SLAs place clearly defined responsibilities on IT service providers, but not on data and system owners. This results in a lack of clarity related to accountabilities and, therefore, an inability to ensure that data have been properly classified and that the roles and responsibilities of data users and, in particular, privileged users are managed in a way that reflects their critical roles. As a result, data integrity remains the poor relation of information security and IA.

The Need for Data Governance

Data governance addresses specifically the information resources that are processed and disseminated. The key elements of data governance can be categorized into six major areas: data accessibility, data availability, data quality, data consistency, data security and data auditability. DAMA produced DMBOK,15 which presents a comprehensive framework for data management and governance, including tasks to be performed and inputs, outputs, processes and controls.

Conclusion

GIGO is as valid today as it was when it was first formulated some 60 years ago. The difference between then and now is that the volume of data in digital form has grown exponentially, and this growth has not been accompanied by the development and strengthening of data governance disciplines. The fact regarding CIA (the three pillars of information security) remains—that availability is the only component for which metrics are well defined and generally accepted.

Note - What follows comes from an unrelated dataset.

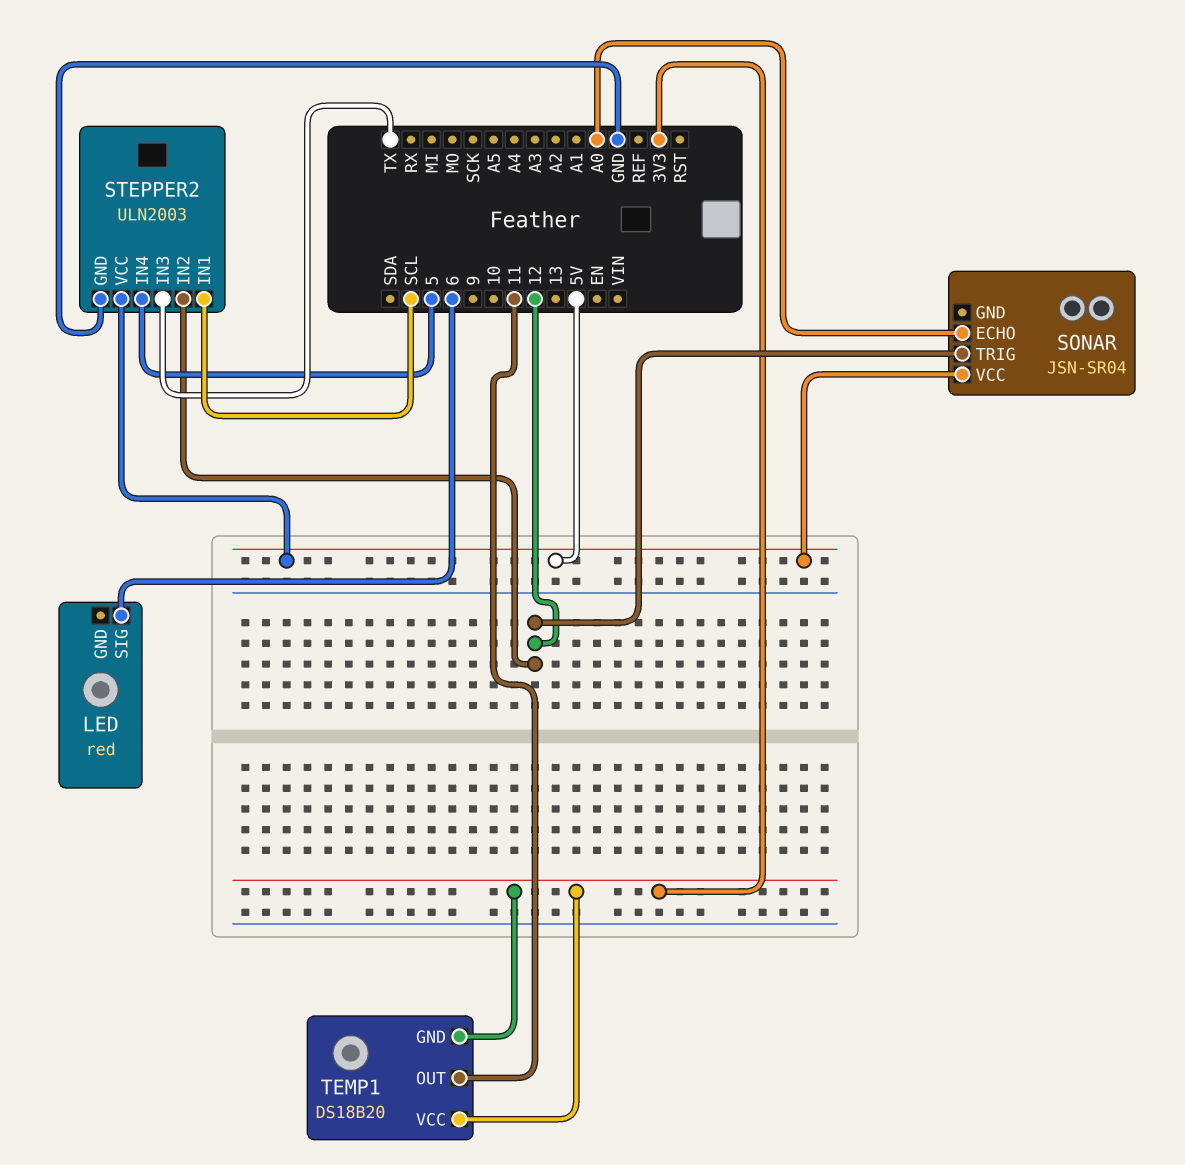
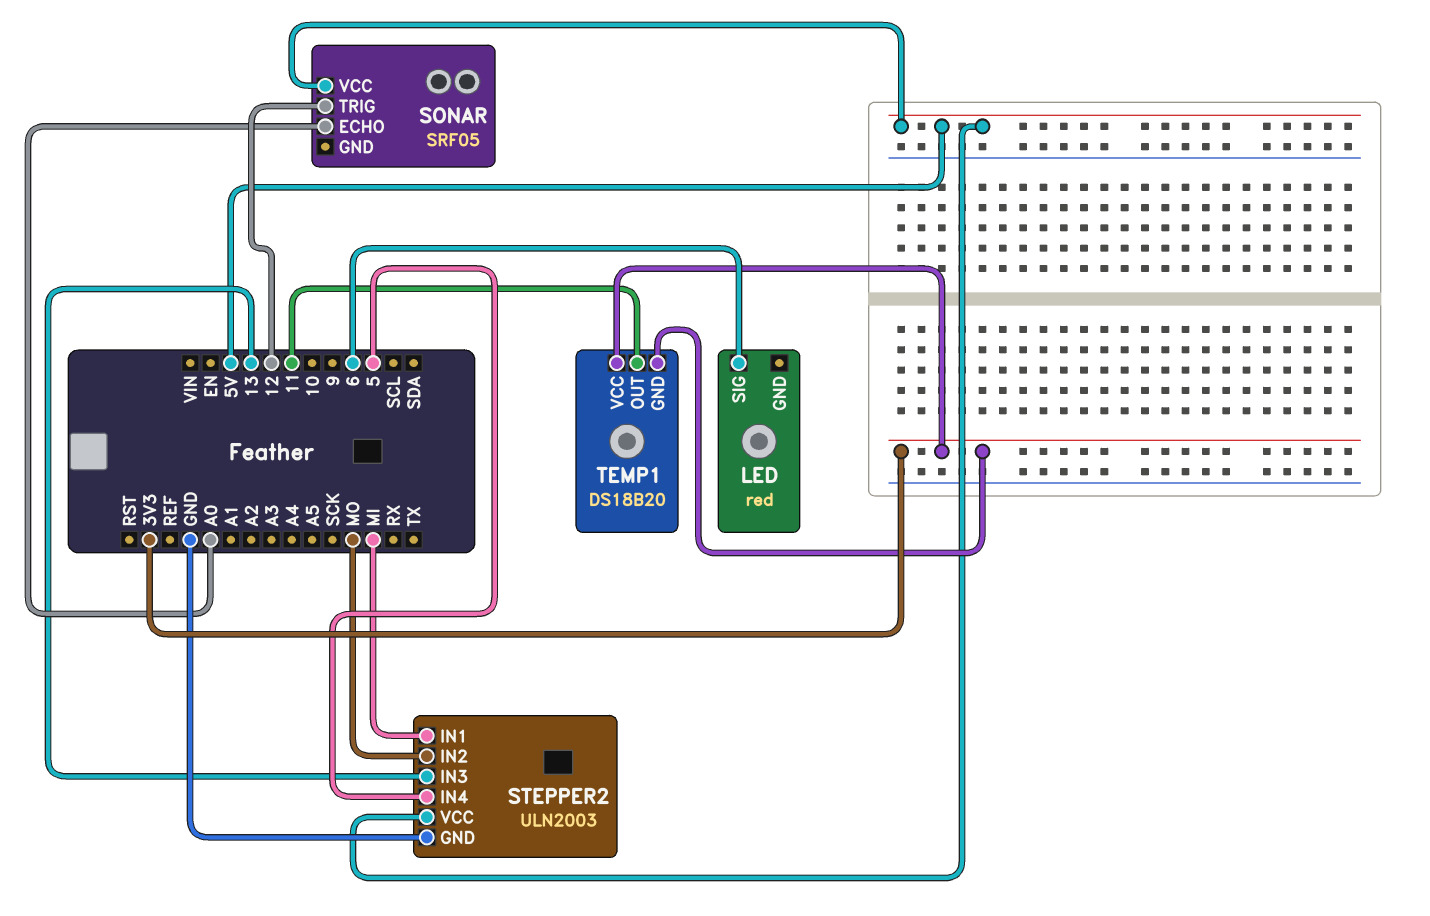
SONAR: JSN-SR04 -> SRF05
STEPPER2 pin IN1: SCL -> MI
STEPPER2 pin IN2: 12 -> MO
STEPPER2 pin IN3: TX -> 13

Not applying data integrity metrics should be seen as an obstacle, because it implies that an enterprise cannot demonstrate that confidentiality or integrity are “better” or “worse” than before procedures and processes were introduced to manage them.

As long as data governance does not receive the same degree of attention as IT governance (and the latter often remains the weak link in corporate governance), organizations will be exposed to significant operational, financial, noncompliance and reputational risk.